● **ASSIGNED TASK**:
Report every line from the material that contains the word "como".

● **DATASET RECORDS**:
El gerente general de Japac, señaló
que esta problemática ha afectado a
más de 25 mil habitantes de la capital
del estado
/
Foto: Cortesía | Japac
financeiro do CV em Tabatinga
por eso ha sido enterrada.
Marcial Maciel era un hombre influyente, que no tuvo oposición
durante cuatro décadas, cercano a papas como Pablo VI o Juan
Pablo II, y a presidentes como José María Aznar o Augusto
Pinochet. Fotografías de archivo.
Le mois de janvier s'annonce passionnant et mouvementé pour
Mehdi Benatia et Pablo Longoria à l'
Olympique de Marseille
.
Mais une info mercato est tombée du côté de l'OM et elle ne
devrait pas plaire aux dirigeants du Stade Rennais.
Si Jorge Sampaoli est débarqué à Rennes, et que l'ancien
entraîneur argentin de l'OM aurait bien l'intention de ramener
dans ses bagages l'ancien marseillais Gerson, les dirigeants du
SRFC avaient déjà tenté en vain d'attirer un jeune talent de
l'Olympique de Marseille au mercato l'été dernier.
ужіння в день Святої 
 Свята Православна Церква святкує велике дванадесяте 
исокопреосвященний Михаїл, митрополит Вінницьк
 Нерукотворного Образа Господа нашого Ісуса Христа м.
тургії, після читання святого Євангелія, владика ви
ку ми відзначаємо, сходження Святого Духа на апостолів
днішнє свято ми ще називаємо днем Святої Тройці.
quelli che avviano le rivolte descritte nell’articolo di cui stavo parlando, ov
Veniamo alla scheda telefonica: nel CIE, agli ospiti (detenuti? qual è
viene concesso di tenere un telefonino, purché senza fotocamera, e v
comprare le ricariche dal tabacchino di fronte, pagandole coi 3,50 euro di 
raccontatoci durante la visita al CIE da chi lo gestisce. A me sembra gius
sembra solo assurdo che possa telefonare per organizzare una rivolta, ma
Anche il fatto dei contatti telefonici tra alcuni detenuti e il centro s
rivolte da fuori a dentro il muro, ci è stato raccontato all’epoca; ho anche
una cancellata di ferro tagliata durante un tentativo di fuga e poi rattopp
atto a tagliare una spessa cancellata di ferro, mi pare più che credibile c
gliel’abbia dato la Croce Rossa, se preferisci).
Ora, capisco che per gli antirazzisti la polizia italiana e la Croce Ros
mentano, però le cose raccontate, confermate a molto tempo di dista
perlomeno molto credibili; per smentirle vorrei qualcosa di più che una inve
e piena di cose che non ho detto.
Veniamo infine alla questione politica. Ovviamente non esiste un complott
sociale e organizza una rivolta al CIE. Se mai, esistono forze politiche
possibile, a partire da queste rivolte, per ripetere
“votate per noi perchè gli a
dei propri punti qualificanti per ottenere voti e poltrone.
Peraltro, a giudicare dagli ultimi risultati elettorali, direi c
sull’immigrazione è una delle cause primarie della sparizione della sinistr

---

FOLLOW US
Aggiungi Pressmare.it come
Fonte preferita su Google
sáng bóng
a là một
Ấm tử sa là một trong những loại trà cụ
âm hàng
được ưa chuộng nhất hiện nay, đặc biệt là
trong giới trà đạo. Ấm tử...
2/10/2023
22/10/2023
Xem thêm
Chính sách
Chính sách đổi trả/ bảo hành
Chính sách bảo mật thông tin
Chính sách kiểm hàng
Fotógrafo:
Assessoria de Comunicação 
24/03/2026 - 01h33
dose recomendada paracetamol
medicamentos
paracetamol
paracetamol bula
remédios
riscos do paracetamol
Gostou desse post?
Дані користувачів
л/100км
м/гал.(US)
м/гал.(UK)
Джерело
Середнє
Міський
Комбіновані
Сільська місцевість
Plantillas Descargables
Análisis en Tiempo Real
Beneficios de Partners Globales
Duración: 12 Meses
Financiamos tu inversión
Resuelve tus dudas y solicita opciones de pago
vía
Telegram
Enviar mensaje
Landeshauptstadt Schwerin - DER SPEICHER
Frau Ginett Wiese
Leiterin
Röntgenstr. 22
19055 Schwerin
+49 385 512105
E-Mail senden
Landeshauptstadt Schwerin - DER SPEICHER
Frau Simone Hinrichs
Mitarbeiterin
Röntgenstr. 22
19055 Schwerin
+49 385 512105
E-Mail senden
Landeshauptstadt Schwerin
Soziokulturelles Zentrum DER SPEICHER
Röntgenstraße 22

==

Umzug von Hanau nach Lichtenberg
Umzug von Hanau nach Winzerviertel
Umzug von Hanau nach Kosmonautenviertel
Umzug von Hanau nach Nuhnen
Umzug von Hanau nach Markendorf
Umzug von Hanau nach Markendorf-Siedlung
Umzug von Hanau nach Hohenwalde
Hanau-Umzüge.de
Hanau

● **RESULT OF THE EXERCISE**:
durante cuatro décadas, cercano a papas como Pablo VI o Juan
Pablo II, y a presidentes como José María Aznar o Augusto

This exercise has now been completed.